# Flyers on ebay.



## Big Ed (Jun 16, 2009)

Hey Flyer people check out this sellers items for sale.
They have a bunch of Flyers there. Someone might be interested?

http://www.ebay.com/usr/tikadawn?_trksid=p2047675.l2559


*One thing I would like to know was this ever sold?
Or did someone do a decal job.
*

http://www.ebay.com/itm/VintageTrai...798?pt=LH_DefaultDomain_0&hash=item4d2f017a56


----------



## rkenney (Aug 10, 2013)

Starting bids are way too high!

The Ringling brothers locomotive is curious. Seems to me I've seen that somewhere before. I'm sure it wasn't that particular one (not) so I wonder if it was a production item.:dunno:


----------



## Nuttin But Flyer (Dec 19, 2011)

Agree -- too much $$. They need some reality drugs.....


----------



## Big Ed (Jun 16, 2009)

Nuttin But Flyer said:


> Agree -- too much $$. They need some reality drugs.....

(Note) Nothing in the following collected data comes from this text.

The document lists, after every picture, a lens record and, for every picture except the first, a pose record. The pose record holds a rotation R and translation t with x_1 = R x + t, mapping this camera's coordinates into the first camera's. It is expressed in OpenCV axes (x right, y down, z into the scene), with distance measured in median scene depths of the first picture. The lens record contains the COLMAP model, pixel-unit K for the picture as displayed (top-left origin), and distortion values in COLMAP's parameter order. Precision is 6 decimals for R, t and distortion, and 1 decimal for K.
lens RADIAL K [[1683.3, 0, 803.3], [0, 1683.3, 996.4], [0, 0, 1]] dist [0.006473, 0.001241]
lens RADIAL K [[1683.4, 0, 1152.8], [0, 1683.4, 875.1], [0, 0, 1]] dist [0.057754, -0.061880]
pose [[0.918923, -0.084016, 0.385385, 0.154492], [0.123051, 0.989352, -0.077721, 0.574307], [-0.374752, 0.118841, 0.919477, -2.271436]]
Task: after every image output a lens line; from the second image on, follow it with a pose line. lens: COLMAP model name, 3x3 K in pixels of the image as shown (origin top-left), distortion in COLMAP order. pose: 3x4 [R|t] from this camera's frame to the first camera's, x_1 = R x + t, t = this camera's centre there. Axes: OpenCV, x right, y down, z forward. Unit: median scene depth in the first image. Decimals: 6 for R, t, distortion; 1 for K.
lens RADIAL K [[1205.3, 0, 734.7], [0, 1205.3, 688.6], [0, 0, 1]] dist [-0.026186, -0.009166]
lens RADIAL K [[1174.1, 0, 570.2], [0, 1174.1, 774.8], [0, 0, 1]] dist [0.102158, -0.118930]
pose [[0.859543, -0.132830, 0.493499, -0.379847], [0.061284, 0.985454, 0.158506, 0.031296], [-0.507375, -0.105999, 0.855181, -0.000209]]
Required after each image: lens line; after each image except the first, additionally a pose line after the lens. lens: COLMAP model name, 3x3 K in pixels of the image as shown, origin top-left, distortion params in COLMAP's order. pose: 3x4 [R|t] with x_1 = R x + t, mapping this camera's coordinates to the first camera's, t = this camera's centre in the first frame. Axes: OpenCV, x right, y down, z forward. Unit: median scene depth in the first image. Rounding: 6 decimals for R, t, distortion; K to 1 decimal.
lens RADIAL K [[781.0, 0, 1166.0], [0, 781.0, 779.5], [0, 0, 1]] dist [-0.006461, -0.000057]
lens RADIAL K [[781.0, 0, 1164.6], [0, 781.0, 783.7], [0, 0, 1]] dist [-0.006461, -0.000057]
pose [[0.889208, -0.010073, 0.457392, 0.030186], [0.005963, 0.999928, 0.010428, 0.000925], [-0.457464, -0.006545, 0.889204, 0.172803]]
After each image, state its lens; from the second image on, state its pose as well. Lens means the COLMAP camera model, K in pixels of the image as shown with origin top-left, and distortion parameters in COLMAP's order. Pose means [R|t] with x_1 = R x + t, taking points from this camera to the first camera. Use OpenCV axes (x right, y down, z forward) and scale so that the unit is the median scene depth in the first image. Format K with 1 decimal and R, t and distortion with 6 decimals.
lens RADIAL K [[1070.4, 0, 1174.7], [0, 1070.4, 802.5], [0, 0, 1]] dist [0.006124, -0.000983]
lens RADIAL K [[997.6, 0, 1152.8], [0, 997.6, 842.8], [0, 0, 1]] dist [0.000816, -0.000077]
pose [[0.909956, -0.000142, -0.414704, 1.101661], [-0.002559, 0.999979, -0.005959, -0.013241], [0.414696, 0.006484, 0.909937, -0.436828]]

The Ringling brothers locomotive????


I don't know the prices for Flyers, I just saw a bunch and the Ringling Bros train caught my eye.
American Flyer issued one of those?

Is that Ringling Bros train a hand decal job?:dunno:


----------



## Nuttin But Flyer (Dec 19, 2011)

That is not a standard issue....Gilbert never place decals such as that.


----------



## longle (Mar 7, 2015)

I don't believe I've ever seen a cast trailing truck on that streamlined (350/353 type) loco. With real wire handrails it's an early shell (1948) but it looks like some of those wires are jury rigged and what's with the ladder on the side of the cab? Also, even the factory red circus locos had black leading trucks, not red and I don't recollect ever seeing anything like that linkage setup. Without provenance my inclination is it's a frankentrain.


----------